Certo le navi Ue dopo aver imbarcato i clandestini hanno provveduto ad affondare le imbarcazioni di fortuna su cui viaggiavano per impedire che i trafficanti potessero recuperarli ma per fare questo non c’era bisogno di spendere centinaia di milioni all’anno e mettere insieme una flotta con 8 navi da guerra, aerei ed elicotteri. Le stesse cose le fanno già da tempo le navi militari dell’operazione italiana Mare Sicuro e dell’europea Triton: recuperano immigrati, affondano i loro natanti e li sbarcano in Sicilia. Al momento Eunavfor Med, che in determinate circostanze è autorizzata a usare le armi contro i trafficanti, può operare solo in acque internazionali perché i libici di tutte le fazioni non vogliono navi straniere nelle loro acque né truppe straniere sul loro territorio. In alto mare la flotta europea potrà al massimo arrestare alcuni scafisti da consegnare alle autorità giudiziarie italiane che nella maggior parte dei casi li hanno sempre lasciati a piede libero in attesa di processo come è accaduto finora a oltre mille scafisti fermati negli ultimi due anni.
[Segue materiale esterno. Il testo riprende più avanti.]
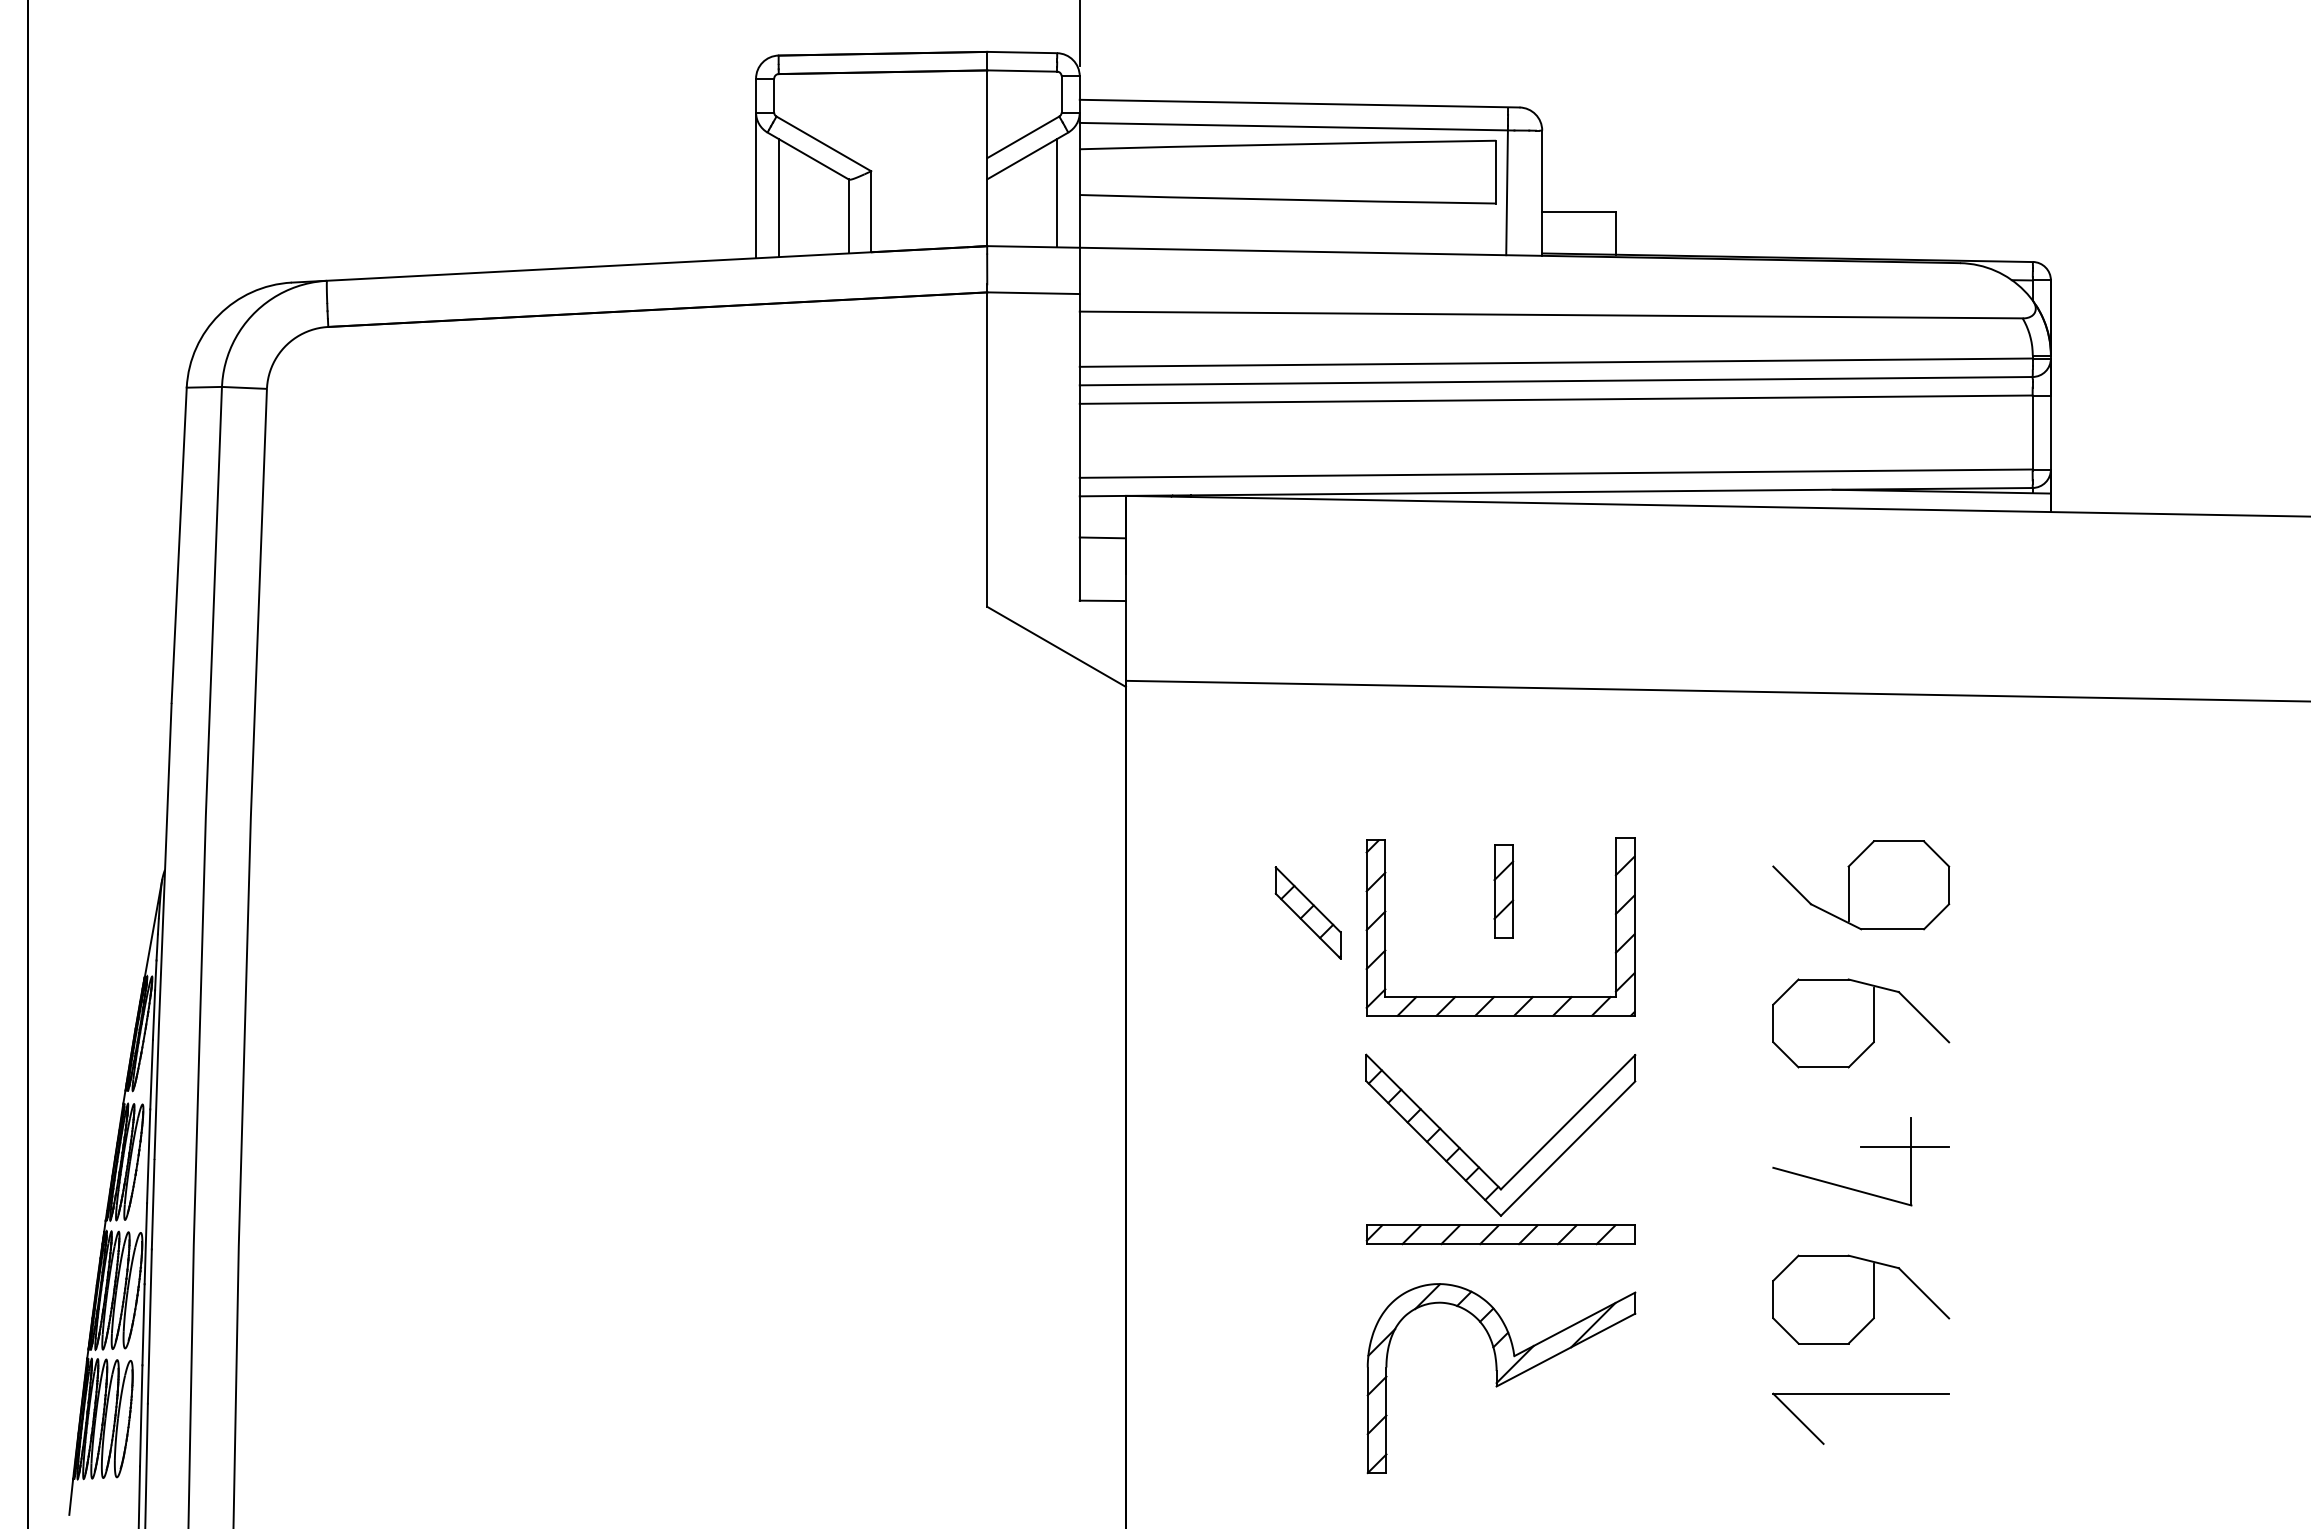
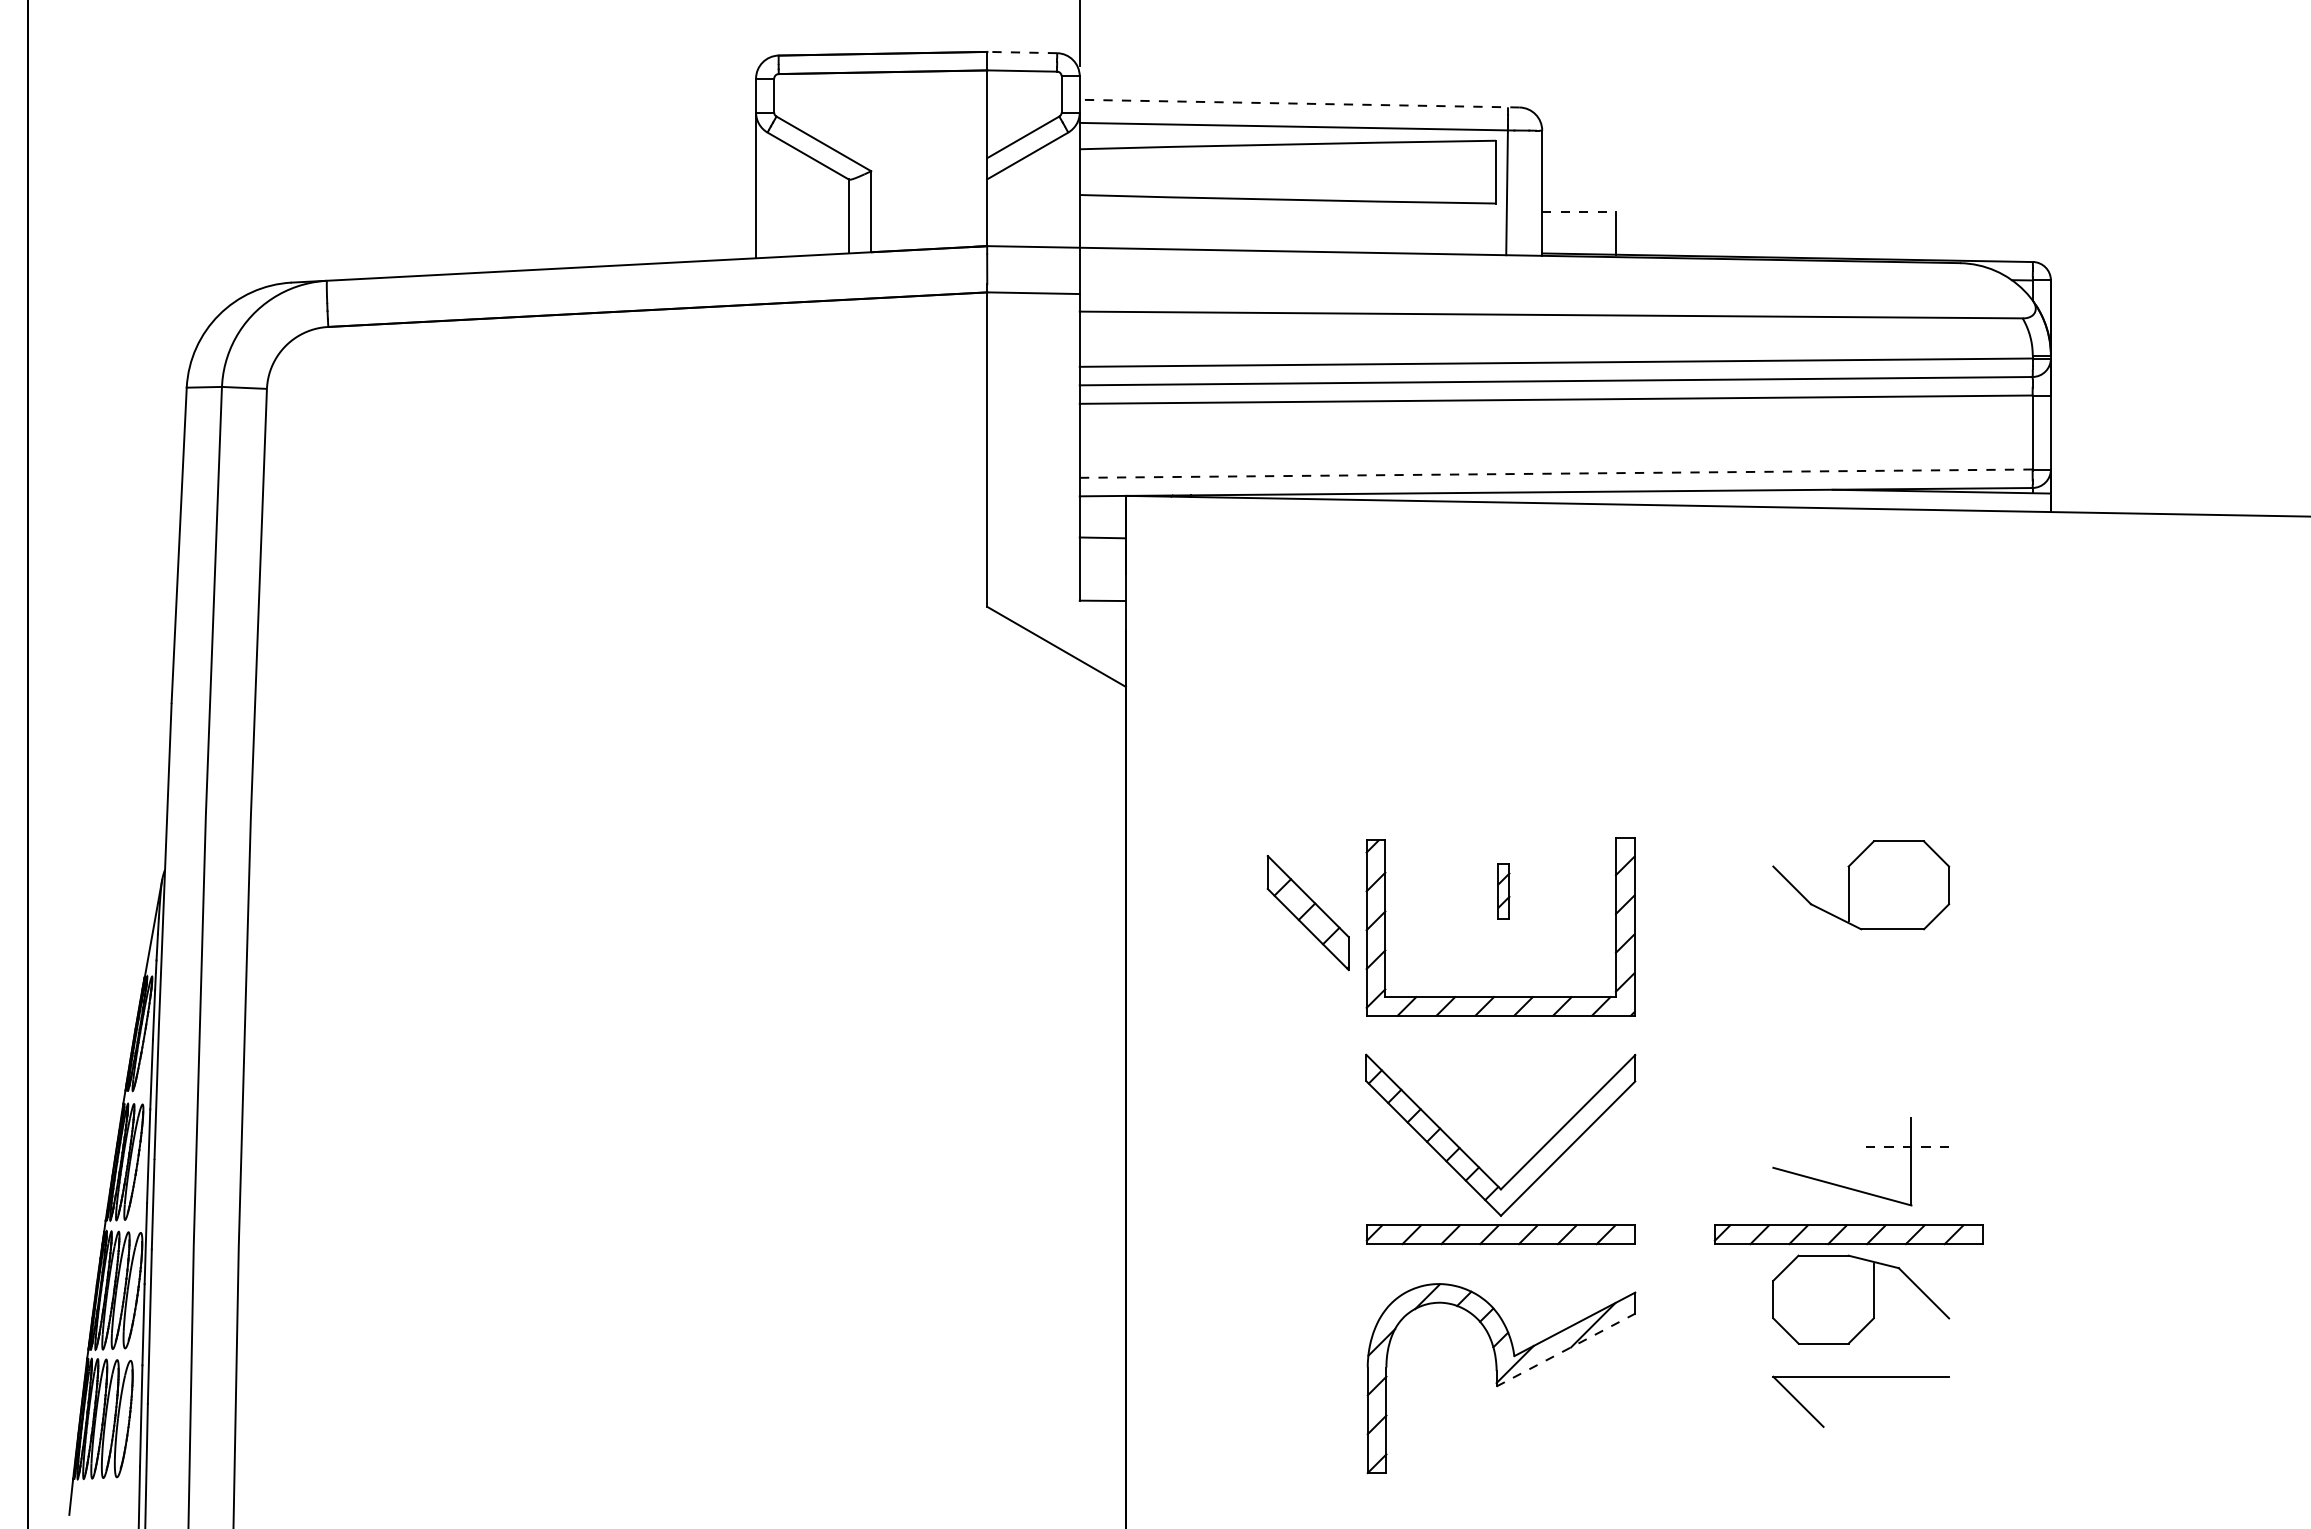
line at (1022, 52): solid -> dashed
line at (1299, 103): solid -> dashed
line at (1057, 193): present -> none
line at (778, 198): present -> none
line at (1579, 212): solid -> dashed
line at (1555, 473): solid -> dashed
line at (1716, 690): present -> none
part at (1503, 891) size: 22x95 px -> 14x57 px
part at (1307, 912) size: 68x94 px -> 84x117 px
part at (1861, 1023): present -> none
line at (1905, 1146): solid -> dashed
part at (1848, 1234): none -> present
line at (1566, 1349): solid -> dashed
part at (1860, 1394) position: (1860, 1394) -> (1860, 1377)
Così oltre all’incasso i trafficanti hanno il vantaggio di potersi vantare di aver sgominato la “bellicosa” missione Ue trasformandola in un’altra Mare Nostrum, ridicolizzando così quella poca credibilità che resta a Italia ed Europa, incapaci persino di impedire che le loro frontiere vengano violate da chiunque paghi il pizzo a criminali e terroristi. Del resto i fatti degli ultimi giorni confermano che la crisi libica non è gestibile con un negoziato dell’Onu né si può pensare di inviare decine di migliaia di soldati a stabilizzare l’ex colonia italiana. In questo contesto l’unica opzione ragionevole e attuabile persino dall’Italia da sola è riposta nel “sigillare” la Libia bloccando ogni mezzo navale in uscita dalle sue coste sequestrando carichi illeciti, respingendo sulle spiagge libiche gli immigrati impiegando scorte militari e tenendosi pronti a colpire eventuali Mig o imbarcazioni libiche che dovessero reagire alla violazione delle loro acque che però non riescono a controllare per impedire i traffici illeciti. Soluzioni talmente semplici e logiche che, ne siamo certi, nessuno in Italia adotterà mai.